• **DIRECTIONS FOR THIS TASK**: Below are some records. Print exactly the lines between the one holding "קידום אתרים אורגני בגוגל" and the one holding "Les races aux", inclusive, and nothing else.

==== TASK INPUTS ====

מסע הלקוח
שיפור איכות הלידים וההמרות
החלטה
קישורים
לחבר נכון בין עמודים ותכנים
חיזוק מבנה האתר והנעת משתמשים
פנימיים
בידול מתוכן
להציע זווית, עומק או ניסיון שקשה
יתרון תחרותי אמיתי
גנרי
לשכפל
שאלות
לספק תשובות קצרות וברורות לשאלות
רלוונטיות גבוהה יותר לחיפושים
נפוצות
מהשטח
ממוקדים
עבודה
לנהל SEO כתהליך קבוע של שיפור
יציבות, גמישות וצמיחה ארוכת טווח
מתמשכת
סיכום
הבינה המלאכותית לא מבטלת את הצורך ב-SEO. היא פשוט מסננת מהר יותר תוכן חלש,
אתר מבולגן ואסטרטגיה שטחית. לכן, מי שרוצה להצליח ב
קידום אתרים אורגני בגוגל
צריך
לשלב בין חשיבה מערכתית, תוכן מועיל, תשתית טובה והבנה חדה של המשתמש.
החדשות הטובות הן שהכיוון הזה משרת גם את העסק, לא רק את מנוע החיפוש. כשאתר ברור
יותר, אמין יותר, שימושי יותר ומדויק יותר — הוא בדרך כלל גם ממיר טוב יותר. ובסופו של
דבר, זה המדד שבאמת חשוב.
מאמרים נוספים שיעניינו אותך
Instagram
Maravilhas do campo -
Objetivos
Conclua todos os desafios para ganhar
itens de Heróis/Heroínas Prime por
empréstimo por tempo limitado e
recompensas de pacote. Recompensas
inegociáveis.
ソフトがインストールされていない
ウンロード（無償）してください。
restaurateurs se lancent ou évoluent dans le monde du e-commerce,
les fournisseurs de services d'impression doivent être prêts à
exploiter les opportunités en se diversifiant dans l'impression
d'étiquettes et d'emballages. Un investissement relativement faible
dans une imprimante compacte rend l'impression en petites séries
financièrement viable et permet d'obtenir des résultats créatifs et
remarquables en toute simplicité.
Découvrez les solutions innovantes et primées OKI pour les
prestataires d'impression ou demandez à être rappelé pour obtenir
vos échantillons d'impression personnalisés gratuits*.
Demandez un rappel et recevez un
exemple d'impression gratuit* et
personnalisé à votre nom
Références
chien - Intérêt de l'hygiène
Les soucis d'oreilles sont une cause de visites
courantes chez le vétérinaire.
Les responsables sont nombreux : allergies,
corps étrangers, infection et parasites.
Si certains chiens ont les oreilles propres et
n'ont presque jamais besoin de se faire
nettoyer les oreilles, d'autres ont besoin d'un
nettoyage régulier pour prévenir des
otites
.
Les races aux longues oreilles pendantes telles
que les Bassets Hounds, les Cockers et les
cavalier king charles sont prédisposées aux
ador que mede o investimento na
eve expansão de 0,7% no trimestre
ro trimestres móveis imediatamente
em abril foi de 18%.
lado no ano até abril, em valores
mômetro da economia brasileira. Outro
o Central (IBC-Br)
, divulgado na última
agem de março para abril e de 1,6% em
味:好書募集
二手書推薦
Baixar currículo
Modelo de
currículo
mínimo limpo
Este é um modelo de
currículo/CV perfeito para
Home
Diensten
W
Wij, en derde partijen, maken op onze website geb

====

• **REPLY**:
קידום אתרים אורגני בגוגל
צריך
לשלב בין חשיבה מערכתית, תוכן מועיל, תשתית טובה והבנה חדה של המשתמש.
החדשות הטובות הן שהכיוון הזה משרת גם את העסק, לא רק את מנוע החיפוש. כשאתר ברור
יותר, אמין יותר, שימושי יותר ומדויק יותר — הוא בדרך כלל גם ממיר טוב יותר. ובסופו של
דבר, זה המדד שבאמת חשוב.
מאמרים נוספים שיעניינו אותך
Instagram
Maravilhas do campo -
Objetivos
Conclua todos os desafios para ganhar
itens de Heróis/Heroínas Prime por
empréstimo por tempo limitado e
recompensas de pacote. Recompensas
inegociáveis.
ソフトがインストールされていない
ウンロード（無償）してください。
restaurateurs se lancent ou évoluent dans le monde du e-commerce,
les fournisseurs de services d'impression doivent être prêts à
exploiter les opportunités en se diversifiant dans l'impression
d'étiquettes et d'emballages. Un investissement relativement faible
dans une imprimante compacte rend l'impression en petites séries
financièrement viable et permet d'obtenir des résultats créatifs et
remarquables en toute simplicité.
Découvrez les solutions innovantes et primées OKI pour les
prestataires d'impression ou demandez à être rappelé pour obtenir
vos échantillons d'impression personnalisés gratuits*.
Demandez un rappel et recevez un
exemple d'impression gratuit* et
personnalisé à votre nom
Références
chien - Intérêt de l'hygiène
Les soucis d'oreilles sont une cause de visites
courantes chez le vétérinaire.
Les responsables sont nombreux : allergies,
corps étrangers, infection et parasites.
Si certains chiens ont les oreilles propres et
n'ont presque jamais besoin de se faire
nettoyer les oreilles, d'autres ont besoin d'un
nettoyage régulier pour prévenir des
otites
.
Les races aux longues oreilles pendantes telles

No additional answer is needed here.